Я стоял перед стеной и ждал, что она заговорит. Она молчала, но её молчание было тяжелее любого голоса. В этом молчании были все забытые боги, все несказанные клятвы, все лица которые спрятали под слоями удобных объяснений.

Я долго пытался понять, почему всё созданное стремится разрушиться. Почему цветок должен исчезнуть, почему тело становится прахом, почему самые сильные мысли становятся руинами. И тогда я увидел, разрушение — не враг создания. Оно его вторая рука. Одна строит храм, другая уже точит нож.

Так существует всё. Даже свет имеет внутри себя тень, но не ту что рисуют на стене. Настоящая тень — это то, чем он был до своего возникновения. Каждая вещь хранит внутри свою противоположность. Камень — движение. Вода — огонь. Человек — небытие.

Именно поэтому мы никогда не спокойны. В нас живёт невозможное желание вернуться туда, где мы никогда не находились.

В ту ночь я поднял глаза и увидел над собой странное небо. Оно не было небом в привычном смысле. Оно напоминало огромный глаз, который смотрел не вниз, а внутрь себя. В его глубине двигались молнии, похожие на мысли. Они вспыхивали и исчезали, словно кто-то там наверху пытался вспомнить собственное имя.

Я понял, божественное не находится где-то далеко. Оно происходит. Оно вечно рождается. Оно не стоит над миром как неподвижный царь. Оно проходит через всё что рождается и исчезает. Через кровь, через камень, через случайную ошибку, через безумную идею пришедшую в самый неподходящий момент.

И потому так страшно. Если всё связано со всем, нельзя больше спрятаться. Нельзя сказать, это чужая боль, чужая смерть, чужая ошибка. Каждая трещина мира проходит через нас.

Я искал ответ у тех, кто обещал тайные знания. Находил книги наполненные древними знаками и именами, которые нельзя произносить без дрожи. Но чем больше я узнавал, тем яснее становилось, знание не даёт власти. Оно только увеличивает пространство где можно потеряться. Незнание — маленькая комната. Знание — огромный дворец без дверей.

В конце концов я встретил самого опасного врага, не чудовище и не демона, а собственное отражение.
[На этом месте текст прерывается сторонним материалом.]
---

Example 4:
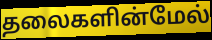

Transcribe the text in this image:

தலைகளின்மேல்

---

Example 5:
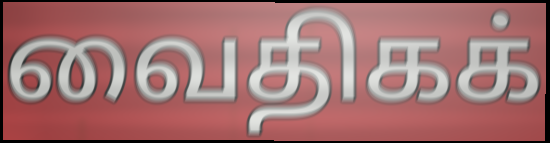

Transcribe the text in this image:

வைதிகக்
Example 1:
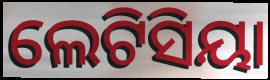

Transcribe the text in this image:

ଲେଟିସିୟା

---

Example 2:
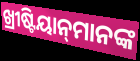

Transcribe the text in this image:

ଖ୍ରୀଷ୍ଟିୟାନ୍‌ମାନଙ୍କ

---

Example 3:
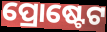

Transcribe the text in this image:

ପ୍ରୋଷ୍ଟେଟ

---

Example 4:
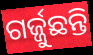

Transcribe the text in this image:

ଗର୍ଜ୍ଜୁଛନ୍ତି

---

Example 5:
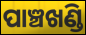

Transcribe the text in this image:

ପାଞ୍ଚଖଣ୍ଡି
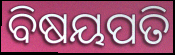
ବିଷୟପତି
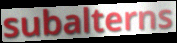
subalterns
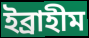
ইব্রাহীম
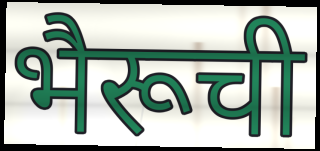
भैरूची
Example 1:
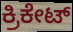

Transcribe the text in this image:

ಕ್ರಿಕೇಟ್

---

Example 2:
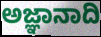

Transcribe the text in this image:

ಅಜ್ಞಾನಾದಿ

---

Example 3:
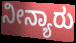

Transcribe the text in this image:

ನೀನ್ಯಾರು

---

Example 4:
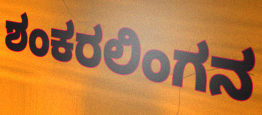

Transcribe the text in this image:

ಶಂಕರಲಿಂಗನ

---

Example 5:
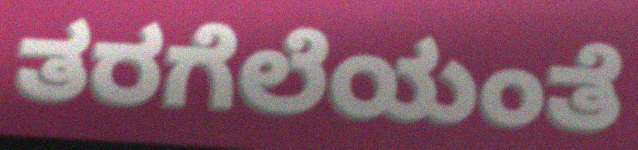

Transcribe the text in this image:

ತರಗೆಲೆಯಂತೆ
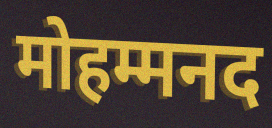
मोहम्मनद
Оно стояло напротив и выглядело старше меня на тысячи лет.

— Ты хотел стать выше человека, — сказало оно.

— Нет, — ответил я. — Я хотел понять человека.

Отражение улыбнулось.

— Всякий кто пытается подняться выше человека, сначала должен пройти через его бездну.
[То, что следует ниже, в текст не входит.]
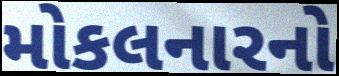
મોકલનારનો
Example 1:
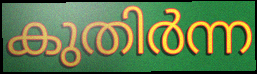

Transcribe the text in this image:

കുതിർന്ന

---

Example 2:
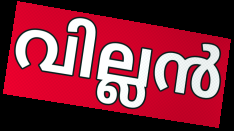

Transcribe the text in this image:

വില്ലൻ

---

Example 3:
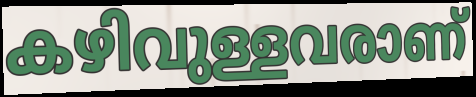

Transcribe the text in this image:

കഴിവുള്ളവരാണ്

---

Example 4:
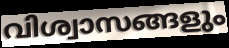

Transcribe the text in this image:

Тогда я понял, почему все попытки изменить мир начинались с уничтожения самого себя. Нельзя построить новую форму, не разбив старую оболочку. Нельзя родиться снова, сохранив прежнюю клетку. Внутри нет неподвижного центра, нет маленького царя который управляет мыслями. Внутри не трон, а перекрёсток.
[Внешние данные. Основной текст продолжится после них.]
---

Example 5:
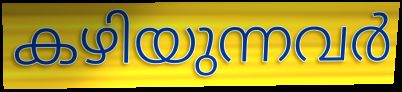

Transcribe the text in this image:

കഴിയുന്നവർ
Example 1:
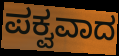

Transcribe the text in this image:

ಪಕ್ವವಾದ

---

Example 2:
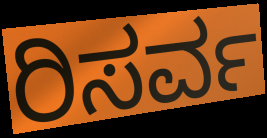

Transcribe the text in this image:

ರಿಸರ್ವ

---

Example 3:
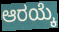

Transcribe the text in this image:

ಆರಯ್ಕೆ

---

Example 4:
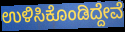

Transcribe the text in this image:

ಉಳಿಸಿಕೊಂಡಿದ್ದೇವೆ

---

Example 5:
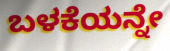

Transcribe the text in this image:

ಬಳಕೆಯನ್ನೇ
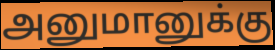
அனுமானுக்கு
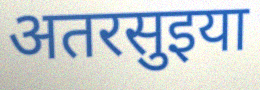
अतरसुइया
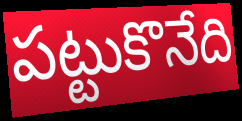
పట్టుకొనేది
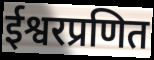
ईश्वरप्रणित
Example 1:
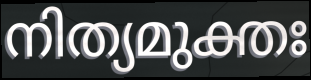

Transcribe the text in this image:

നിത്യമുക്തഃ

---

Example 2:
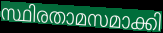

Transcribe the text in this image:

സ്ഥിരതാമസമാക്കി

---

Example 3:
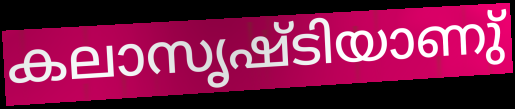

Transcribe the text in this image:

കലാസൃഷ്ടിയാണു്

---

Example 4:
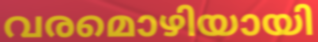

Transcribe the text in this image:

വരമൊഴിയായി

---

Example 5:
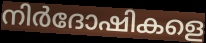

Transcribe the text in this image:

നിർദോഷികളെ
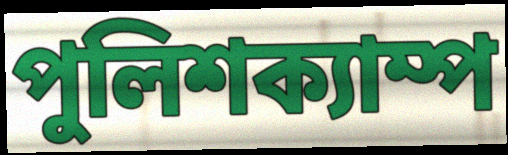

И всё же именно это делает человека великим. Не чистота. Не совершенство. Не отсутствие противоречий. А способность удерживать в себе невозможное.

Гнев и любовь.

Разрушение и созидание.

Землю и небо.

Прах и звёзды.

Я снова подошёл к стене, где когда-то оставил своё имя. Теперь там была только пустая поверхность. Но я не чувствовал потери. Мне стало легко.

Имя было не тем, что делало меня живым. Оно было дверью, которую я слишком долго принимал за самого себя.

За стеной не оказалось великого ответа.

Там был путь.

И я пошёл туда, где ещё не было никаких следов.